When people talk about C++'s "dangerous casts", they're almost universally taking about "C-style casts", which are discouraged in modern C++. Instead, you should use the more explicit casts, which either use static compile-time checking or even run-time checking as appropriate. Whenever you have to resort to a C-style cast in C++, you had better have a *very* good reasons (in many cases it's just a design failure). Nowadays, that also includes managing raw memory or raw pointers thanks to the addition of standardized smart pointers.
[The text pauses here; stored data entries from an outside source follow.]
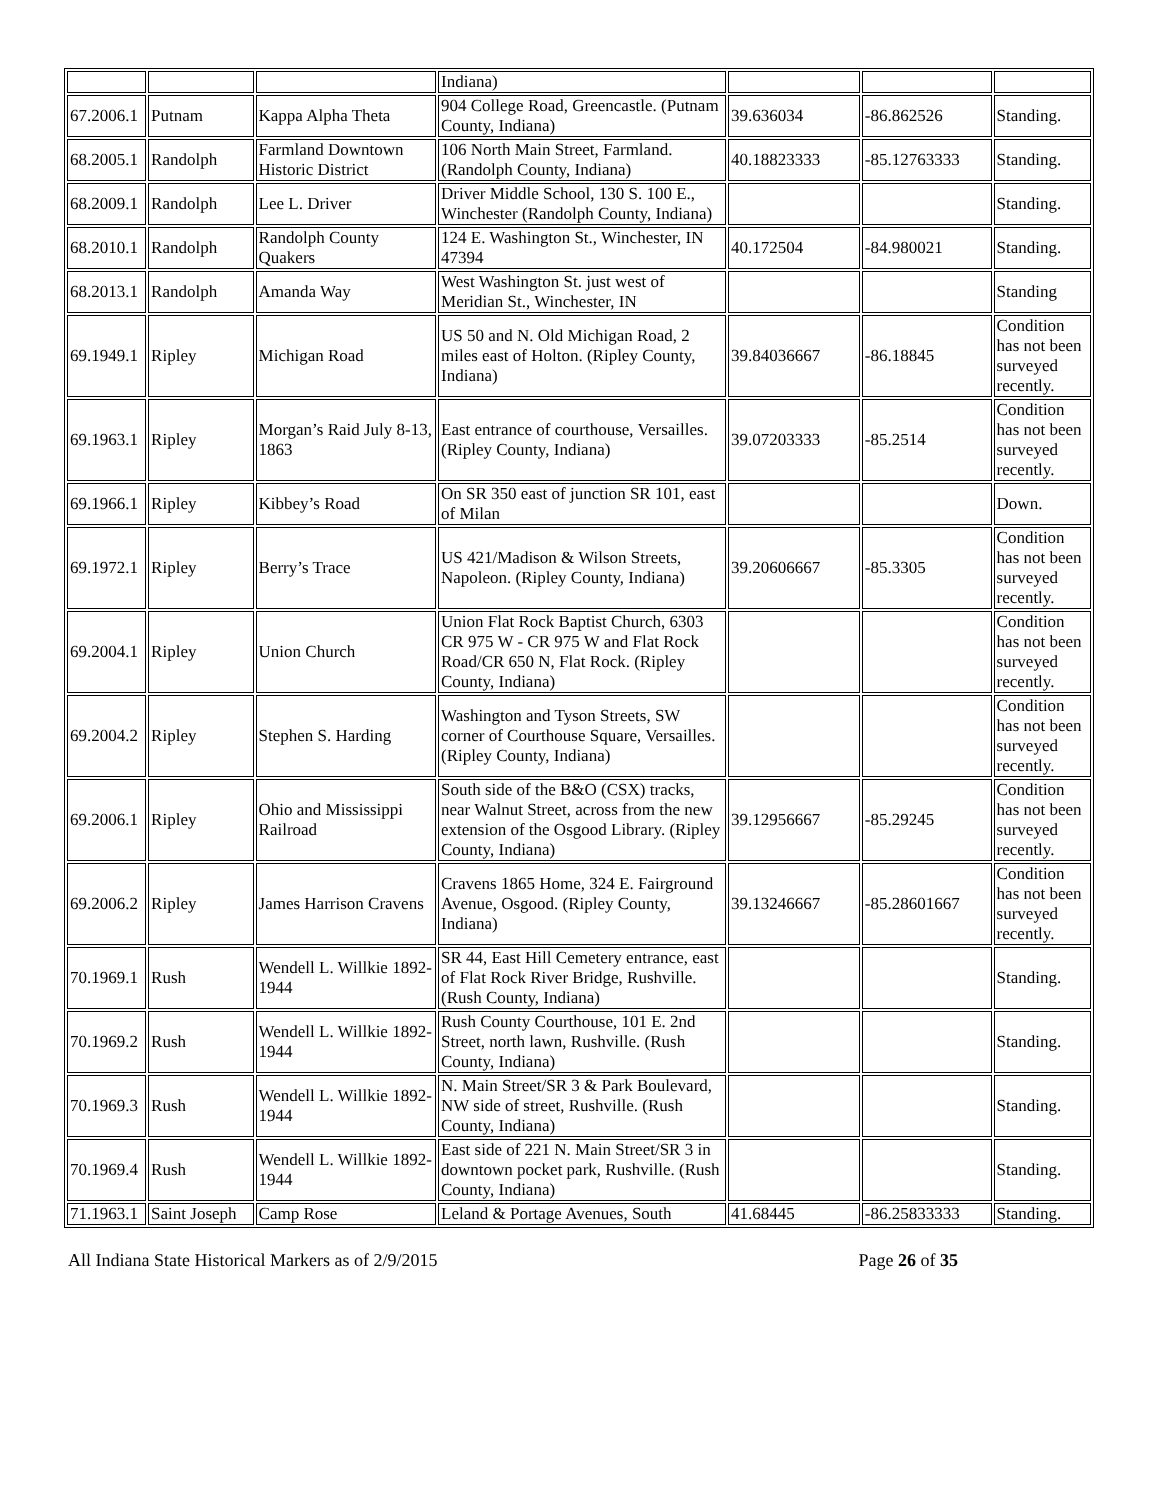| | | | Indiana) | | | |
| 67.2006.1 | Putnam | Kappa Alpha Theta | 904 College Road, Greencastle. (Putnam County, Indiana) | 39.636034 | -86.862526 | Standing. |
| 68.2005.1 | Randolph | Farmland Downtown Historic District | 106 North Main Street, Farmland. (Randolph County, Indiana) | 40.18823333 | -85.12763333 | Standing. |
| 68.2009.1 | Randolph | Lee L. Driver | Driver Middle School, 130 S. 100 E., Winchester (Randolph County, Indiana) | | | Standing. |
| 68.2010.1 | Randolph | Randolph County Quakers | 124 E. Washington St., Winchester, IN 47394 | 40.172504 | -84.980021 | Standing. |
| 68.2013.1 | Randolph | Amanda Way | West Washington St. just west of Meridian St., Winchester, IN | | | Standing |
| 69.1949.1 | Ripley | Michigan Road | US 50 and N. Old Michigan Road, 2 miles east of Holton. (Ripley County, Indiana) | 39.84036667 | -86.18845 | Condition has not been surveyed recently. |
| 69.1963.1 | Ripley | Morgan’s Raid July 8-13, 1863 | East entrance of courthouse, Versailles. (Ripley County, Indiana) | 39.07203333 | -85.2514 | Condition has not been surveyed recently. |
| 69.1966.1 | Ripley | Kibbey’s Road | On SR 350 east of junction SR 101, east of Milan | | | Down. |
| 69.1972.1 | Ripley | Berry’s Trace | US 421/Madison & Wilson Streets, Napoleon. (Ripley County, Indiana) | 39.20606667 | -85.3305 | Condition has not been surveyed recently. |
| 69.2004.1 | Ripley | Union Church | Union Flat Rock Baptist Church, 6303 CR 975 W - CR 975 W and Flat Rock Road/CR 650 N, Flat Rock. (Ripley County, Indiana) | | | Condition has not been surveyed recently. |
| 69.2004.2 | Ripley | Stephen S. Harding | Washington and Tyson Streets, SW corner of Courthouse Square, Versailles. (Ripley County, Indiana) | | | Condition has not been surveyed recently. |
| 69.2006.1 | Ripley | Ohio and Mississippi Railroad | South side of the B&O (CSX) tracks, near Walnut Street, across from the new extension of the Osgood Library. (Ripley County, Indiana) | 39.12956667 | -85.29245 | Condition has not been surveyed recently. |
| 69.2006.2 | Ripley | James Harrison Cravens | Cravens 1865 Home, 324 E. Fairground Avenue, Osgood. (Ripley County, Indiana) | 39.13246667 | -85.28601667 | Condition has not been surveyed recently. |
| 70.1969.1 | Rush | Wendell L. Willkie 1892-1944 | SR 44, East Hill Cemetery entrance, east of Flat Rock River Bridge, Rushville. (Rush County, Indiana) | | | Standing. |
| 70.1969.2 | Rush | Wendell L. Willkie 1892-1944 | Rush County Courthouse, 101 E. 2nd Street, north lawn, Rushville. (Rush County, Indiana) | | | Standing. |
| 70.1969.3 | Rush | Wendell L. Willkie 1892-1944 | N. Main Street/SR 3 & Park Boulevard, NW side of street, Rushville. (Rush County, Indiana) | | | Standing. |
| 70.1969.4 | Rush | Wendell L. Willkie 1892-1944 | East side of 221 N. Main Street/SR 3 in downtown pocket park, Rushville. (Rush County, Indiana) | | | Standing. |
| 71.1963.1 | Saint Joseph | Camp Rose | Leland & Portage Avenues, South | 41.68445 | -86.25833333 | Standing. |
All Indiana State Historical Markers as of 2/9/2015 Page 26 of 35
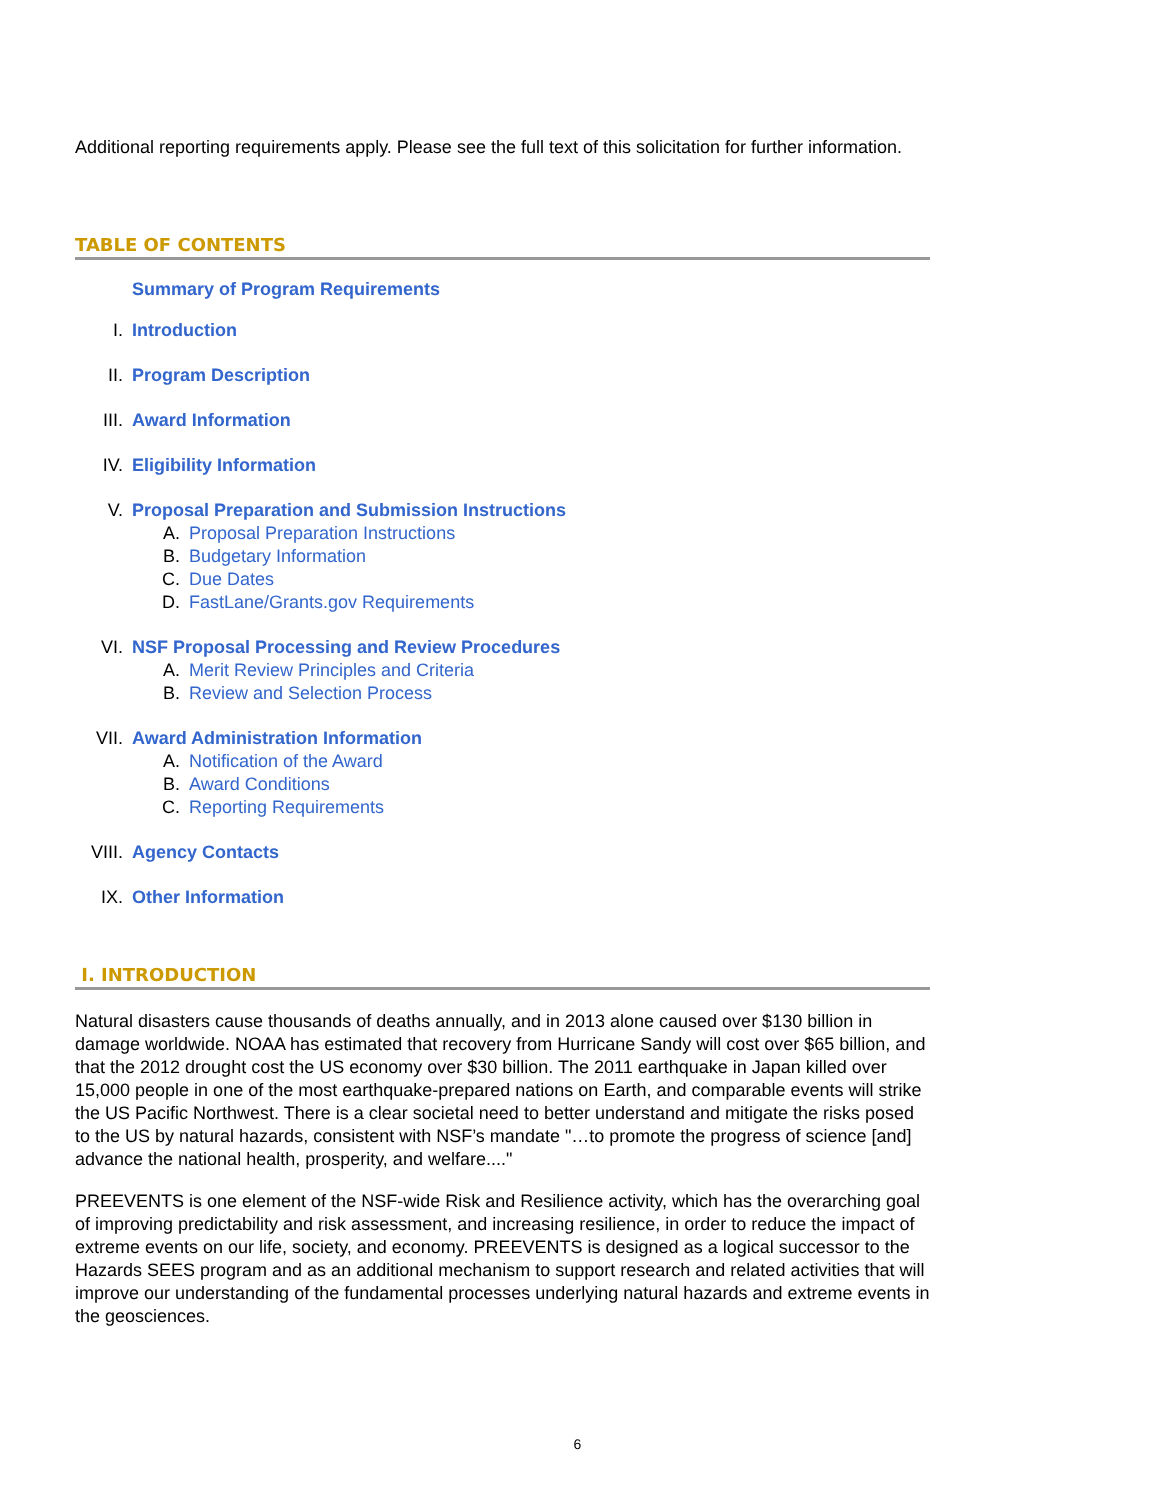Additional reporting requirements apply. Please see the full text of this solicitation for further information.
TABLE OF CONTENTS
Summary of Program Requirements
I. Introduction
II. Program Description
III. Award Information
IV. Eligibility Information
V. Proposal Preparation and Submission Instructions
A. Proposal Preparation Instructions
B. Budgetary Information
C. Due Dates
D. FastLane/Grants.gov Requirements
VI. NSF Proposal Processing and Review Procedures
A. Merit Review Principles and Criteria
B. Review and Selection Process
VII. Award Administration Information
A. Notification of the Award
B. Award Conditions
C. Reporting Requirements
VIII. Agency Contacts
IX. Other Information
I. INTRODUCTION
Natural disasters cause thousands of deaths annually, and in 2013 alone caused over $130 billion in damage worldwide. NOAA has estimated that recovery from Hurricane Sandy will cost over $65 billion, and that the 2012 drought cost the US economy over $30 billion. The 2011 earthquake in Japan killed over 15,000 people in one of the most earthquake-prepared nations on Earth, and comparable events will strike the US Pacific Northwest. There is a clear societal need to better understand and mitigate the risks posed to the US by natural hazards, consistent with NSF’s mandate "…to promote the progress of science [and] advance the national health, prosperity, and welfare...."
PREEVENTS is one element of the NSF-wide Risk and Resilience activity, which has the overarching goal of improving predictability and risk assessment, and increasing resilience, in order to reduce the impact of extreme events on our life, society, and economy. PREEVENTS is designed as a logical successor to the Hazards SEES program and as an additional mechanism to support research and related activities that will improve our understanding of the fundamental processes underlying natural hazards and extreme events in the geosciences.
6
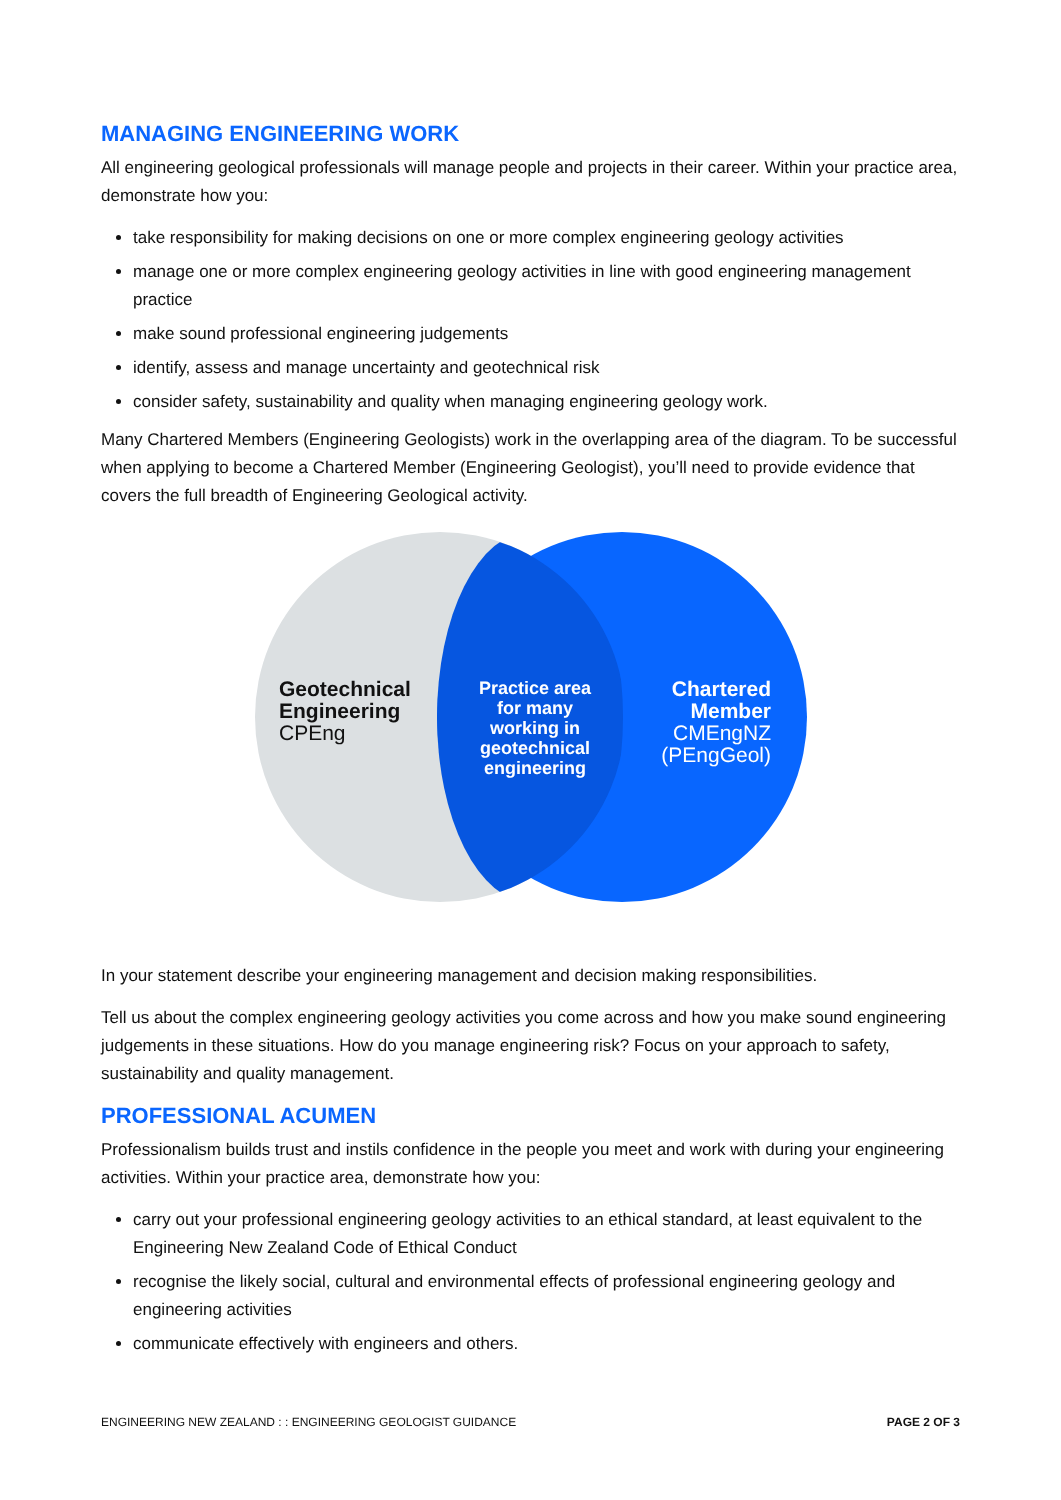MANAGING ENGINEERING WORK
All engineering geological professionals will manage people and projects in their career. Within your practice area, demonstrate how you:
take responsibility for making decisions on one or more complex engineering geology activities
manage one or more complex engineering geology activities in line with good engineering management practice
make sound professional engineering judgements
identify, assess and manage uncertainty and geotechnical risk
consider safety, sustainability and quality when managing engineering geology work.
Many Chartered Members (Engineering Geologists) work in the overlapping area of the diagram. To be successful when applying to become a Chartered Member (Engineering Geologist), you’ll need to provide evidence that covers the full breadth of Engineering Geological activity.
Geotechnical
Engineering
CPEng
Practice area for many working in geotechnical engineering
Chartered
Member
CMEngNZ
(PEngGeol)
In your statement describe your engineering management and decision making responsibilities.
Tell us about the complex engineering geology activities you come across and how you make sound engineering judgements in these situations. How do you manage engineering risk? Focus on your approach to safety, sustainability and quality management.
PROFESSIONAL ACUMEN
Professionalism builds trust and instils confidence in the people you meet and work with during your engineering activities. Within your practice area, demonstrate how you:
carry out your professional engineering geology activities to an ethical standard, at least equivalent to the Engineering New Zealand Code of Ethical Conduct
recognise the likely social, cultural and environmental effects of professional engineering geology and engineering activities
communicate effectively with engineers and others.
ENGINEERING NEW ZEALAND : : ENGINEERING GEOLOGIST GUIDANCE PAGE 2 OF 3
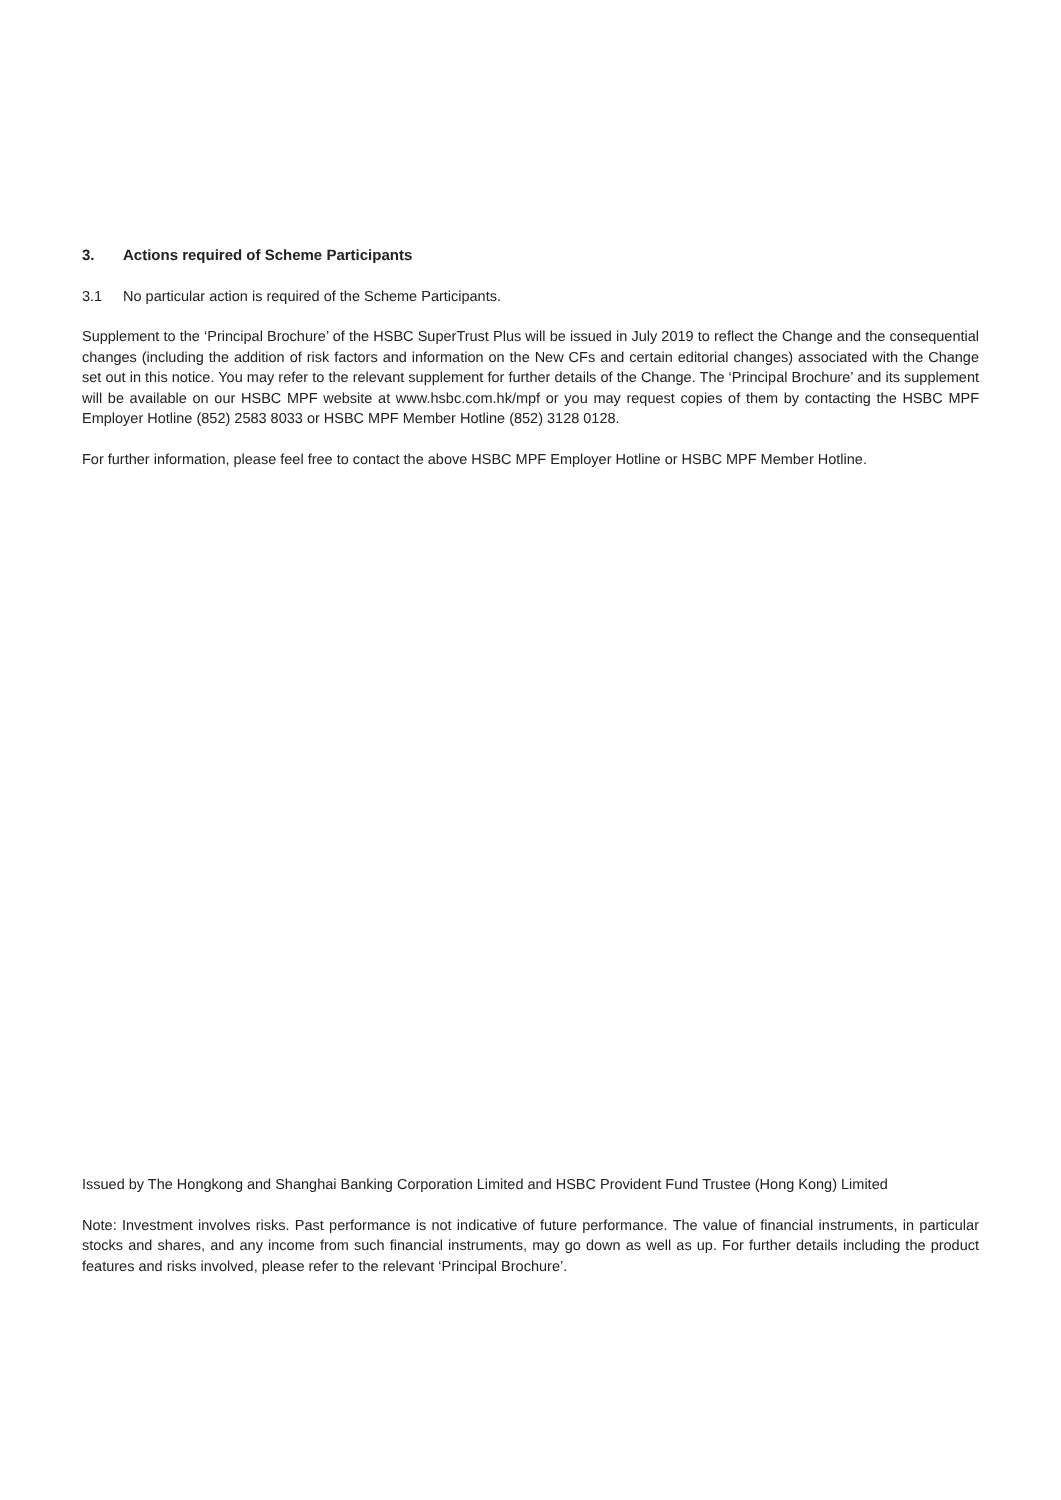3. Actions required of Scheme Participants
3.1 No particular action is required of the Scheme Participants.
Supplement to the ‘Principal Brochure’ of the HSBC SuperTrust Plus will be issued in July 2019 to reflect the Change and the consequential changes (including the addition of risk factors and information on the New CFs and certain editorial changes) associated with the Change set out in this notice. You may refer to the relevant supplement for further details of the Change. The ‘Principal Brochure’ and its supplement will be available on our HSBC MPF website at www.hsbc.com.hk/mpf or you may request copies of them by contacting the HSBC MPF Employer Hotline (852) 2583 8033 or HSBC MPF Member Hotline (852) 3128 0128.
For further information, please feel free to contact the above HSBC MPF Employer Hotline or HSBC MPF Member Hotline.
Issued by The Hongkong and Shanghai Banking Corporation Limited and HSBC Provident Fund Trustee (Hong Kong) Limited
Note: Investment involves risks. Past performance is not indicative of future performance. The value of financial instruments, in particular stocks and shares, and any income from such financial instruments, may go down as well as up. For further details including the product features and risks involved, please refer to the relevant ‘Principal Brochure’.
This is why C++ is almost universally used in the videogame industry (I work as a videogame programmer), because is strikes a reasonable balance between safety, advanced language features, and performance. It's also nicely compatible with C libraries, with which we often have to interface at the OS level, or when using 3rd party libraries. And finally, while "better" alternatives arguably do exist, C++ is also well supported and extremely ubiquitous across the industry. As the saying goes, "quantity can have a quality all it's own". This is important when trying to hire experienced developers, or looking on the web for solutions to a problem.
Irony: Agile development has too much intertia to be abandoned now.